-------- TEXTO FORNECIDO

Conjuntura

Erro! O objecto incorporado é inválido. A “Visita adiada” de Joe Biden a Angola: IMPLICAÇÕES PARA AS RELAÇÕES ECONÓMICAS E AS INFRA-ESTRUTURAS DO PAÍS

Escrito por figurasnegocios

A relação entre os Estados Unidos e Angola tem evoluído ao longo das últimas décadas, passando por altos e baixos que reflectiram não apenas as dinâmicas geopolíticas, mas também as transformações internas de Angola, um país rico em recursos naturais, especialmente petróleo e minerais. A recente adiada visita do presidente Joe Biden a Angola, ainda que devidamente justificadas, devido ao furacão Milton, poderão ter gerado falhas expectativas tanto em Luanda quanto em Washington, uma vez que as discussões sobre um aprofundamento das relacções económicas e o incentivo a investimentos bilaterais estavam colocadas na mesa das conversações.

Por: Eugénio Costa Almeida* / Fotos: Arquivo F&N

Apesar disso, o adiamento dessa visita não deixa de levantar questões pertinentes sobre as repercussões que isso poderá ter nas relações bilaterais, especialmente no contexto de grandes infra-estruturas económicas, como o “Corredor do Lobito” e o porto do Lobito.

1. O contexto da visita

A visita de líderes mundiais a países africanos é, muitas vezes, um marco importante para fortalecer laços diplomáticos e acentuar a importância da cooperação económica. Para Angola, um país que está em busca de diversificação económica e que depende fortemente das receitas do petróleo, a visita de Joe Biden– e não deixa de representar, dado que, no momento que se escreve estas linhas, nada indica que não possa vir acontecer a visita em nova data mais próxima – representava uma oportunidade significativa para alinhar interesses e atrair investimentos norte-americanos. O governo angolano tem tentado atrair investidores internacionais à medida que procura modernizar a sua economia, reduzir a corrupção e implementar reformas mais eficazes.

Noutras circunstâncias a adiamento da visita, como referi, devidamente justificado por obrigações internas, poderia ser interpretado como um sinal de que Angola não seria uma prioridade na agenda diplomática dos Estados Unidos. Por esse facto poderia ter implicações profundas, tanto nas relações bilaterais quanto nas investidas angolanas em infra-estrutura. O interesse dos EUA em Angola é, em grande parte, impulsionado por considerações económicas, e a ausência de interações de alto nível poderia enfraquecer essas conexões. O que, à partida, tudo parece indicar que não será assim. Veremos. Até porque, não esqueçamos, estamos peto das eleições presidenciais norte-americanas – que tudo indicam serão imprevisíveis – e de alterações parciais no Congresso e no Senado.

----------------
-------- DADOS DISPONÍVEIS

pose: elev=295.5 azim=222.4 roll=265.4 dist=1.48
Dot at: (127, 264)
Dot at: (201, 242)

----------------

_EXERCÍCIOS_
a: Responda, com base no artigo, às perguntas seguintes:
(i) Que razão é apontada para o adiamento da visita de Joe Biden a Angola?
(ii) Que grandes infra-estruturas económicas são mencionadas como exemplo?
(iii) De que receitas depende fortemente Angola?
b: Reproduza sem alterações o trecho do artigo que começa em "A visita de líderes" e acaba em "reformas mais eficazes.".
c: Indique se cada afirmação concorda com o artigo, respondendo sim ou não e citando as palavras decisivas:
(i) Angola é descrita como um país rico em petróleo e minerais.
(ii) A visita de Joe Biden foi dada como definitivamente cancelada.
(iii) O governo angolano procura reduzir a corrupção.
As linhas não fazem falta para resolver qualquer tarefa.

_SOLUÇÕES POR TAREFA_
a:
(i) O furacão Milton.
(ii) O "Corredor do Lobito" e o porto do Lobito.
(iii) Das receitas do petróleo.

b:
A visita de líderes mundiais a países africanos é, muitas vezes, um marco importante para fortalecer laços diplomáticos e acentuar a importância da cooperação económica. Para Angola, um país que está em busca de diversificação económica e que depende fortemente das receitas do petróleo, a visita de Joe Biden– e não deixa de representar, dado que, no momento que se escreve estas linhas, nada indica que não possa vir acontecer a visita em nova data mais próxima – representava uma oportunidade significativa para alinhar interesses e atrair investimentos norte-americanos. O governo angolano tem tentado atrair investidores internacionais à medida que procura modernizar a sua economia, reduzir a corrupção e implementar reformas mais eficazes.

c:
(i) Sim: "um país rico em recursos naturais, especialmente petróleo e minerais".
(ii) Não: "nada indica que não possa vir acontecer a visita em nova data mais próxima".
(iii) Sim: "reduzir a corrupção".